In summarizing the evidence from all four studies, there appears to be weak support of a rapid effect of air pollution in triggering the onset of myocardial infarction. However, evidence from other studies showing specific ischemic associations must be considered in the overall interpretation. A meta-analysis of 19 time-series studies [32
] showed a 0.8% increased risk (95% CI 0.6, 1.1) of hospital admissions for ischemic heart disease with a 10 μg/m3
short-term increase of PM10
. Animal models have demonstrated effects of air pollution on inflammation [33
], oxidative stress [34
] and endothelial dysfunction [35
] including plaque progression and destabilization in an animal model of atherosclerosis [36
]. In double-blind randomized crossover studies performed on humans in exposure chamber, ST-segment depression [37
] as well as thrombus formation and platelet activation [38
] have been demonstrated after 1–2-hour exposures to diesel exhaust.

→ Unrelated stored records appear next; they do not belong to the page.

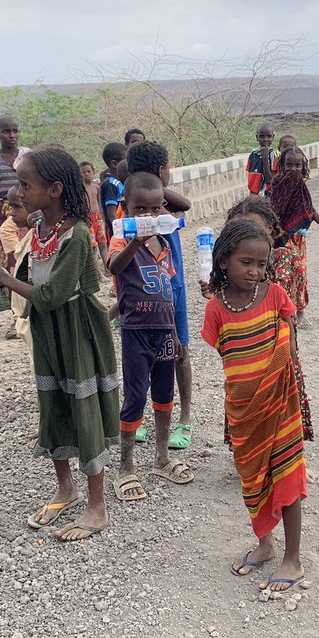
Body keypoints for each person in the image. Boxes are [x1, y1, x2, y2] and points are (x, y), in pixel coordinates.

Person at [0, 148, 122, 541]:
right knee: (52, 402)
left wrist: (3, 278)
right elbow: (32, 274)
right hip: (48, 331)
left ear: (54, 189)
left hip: (77, 331)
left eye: (26, 184)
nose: (18, 192)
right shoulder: (39, 226)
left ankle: (97, 505)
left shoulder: (76, 235)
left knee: (84, 406)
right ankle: (65, 488)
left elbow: (54, 293)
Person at [202, 218, 307, 590]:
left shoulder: (276, 295)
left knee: (288, 477)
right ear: (224, 261)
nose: (255, 271)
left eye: (261, 264)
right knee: (252, 479)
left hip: (280, 406)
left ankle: (292, 559)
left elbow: (288, 342)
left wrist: (274, 380)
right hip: (244, 411)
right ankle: (265, 544)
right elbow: (224, 351)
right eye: (246, 262)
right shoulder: (216, 308)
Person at [106, 171, 194, 500]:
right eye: (140, 210)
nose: (148, 216)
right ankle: (126, 467)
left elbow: (169, 290)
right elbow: (114, 267)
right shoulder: (121, 240)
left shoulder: (164, 243)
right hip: (136, 331)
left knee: (163, 394)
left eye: (155, 209)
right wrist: (135, 241)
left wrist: (176, 335)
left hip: (163, 330)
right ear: (125, 209)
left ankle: (161, 457)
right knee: (134, 397)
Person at [221, 196, 314, 445]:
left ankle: (289, 460)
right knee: (246, 402)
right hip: (244, 354)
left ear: (272, 230)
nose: (248, 235)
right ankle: (251, 458)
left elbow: (284, 306)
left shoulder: (283, 259)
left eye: (255, 228)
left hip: (277, 347)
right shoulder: (228, 267)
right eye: (238, 230)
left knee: (282, 404)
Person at [127, 140, 194, 448]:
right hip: (140, 294)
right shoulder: (132, 209)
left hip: (172, 288)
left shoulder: (163, 206)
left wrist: (153, 182)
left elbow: (186, 204)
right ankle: (140, 418)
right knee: (142, 359)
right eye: (167, 168)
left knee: (179, 353)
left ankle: (185, 419)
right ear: (162, 168)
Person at [268, 145, 319, 325]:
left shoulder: (301, 187)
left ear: (303, 167)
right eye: (289, 165)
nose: (294, 169)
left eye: (298, 166)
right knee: (283, 274)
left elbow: (309, 211)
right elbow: (272, 211)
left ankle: (300, 310)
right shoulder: (277, 185)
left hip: (299, 238)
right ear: (282, 166)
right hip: (281, 238)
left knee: (300, 273)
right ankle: (284, 311)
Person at [0, 115, 29, 258]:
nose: (12, 135)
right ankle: (9, 278)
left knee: (27, 246)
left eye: (15, 131)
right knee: (6, 252)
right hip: (1, 210)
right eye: (6, 131)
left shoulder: (27, 156)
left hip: (24, 207)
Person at [0, 185, 32, 343]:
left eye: (17, 206)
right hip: (17, 257)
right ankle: (18, 318)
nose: (11, 212)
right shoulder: (10, 227)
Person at [80, 161, 110, 269]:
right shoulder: (80, 189)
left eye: (89, 171)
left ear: (93, 172)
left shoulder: (96, 187)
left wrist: (102, 219)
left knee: (103, 243)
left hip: (97, 218)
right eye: (83, 172)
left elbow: (100, 204)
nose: (87, 174)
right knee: (93, 247)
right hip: (87, 219)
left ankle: (107, 268)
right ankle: (97, 273)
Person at [246, 124, 277, 195]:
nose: (265, 139)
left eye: (269, 136)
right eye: (262, 136)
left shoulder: (275, 155)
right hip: (254, 195)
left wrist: (265, 157)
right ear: (257, 137)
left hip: (269, 195)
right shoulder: (253, 154)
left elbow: (271, 180)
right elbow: (251, 177)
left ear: (273, 137)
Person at [100, 142, 127, 220]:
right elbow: (112, 214)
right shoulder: (111, 184)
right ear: (114, 164)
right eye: (126, 160)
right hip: (118, 229)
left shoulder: (122, 182)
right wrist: (118, 230)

ST-segment depressions have also been shown in a panel study in the presence of ambient levels of PM2.5
and black soot [39
]. Short-term increases in air pollution were associated with unstable angina or acute myocardial infarction in patients undergoing cardiac catherization with stronger associations seen in multi-vessel coronary disease [40
]. With the exception of the meta-analysis of time-series studies, all of the above mentioned human studies investigated patients with established coronary artery disease, suggesting that this may be an important factor modifying the ischemic response to air pollution. Therefore, total absence of a real association between air pollution and myocardial infarction seems unlikely, although it may be restricted to some extent to subgroups. Future efforts might explore air pollution as a trigger for myocardial infarction in patients with established coronary disease and perhaps focus on fatal events occurring out of hospital which seem to be particularly susceptible to air pollution increases.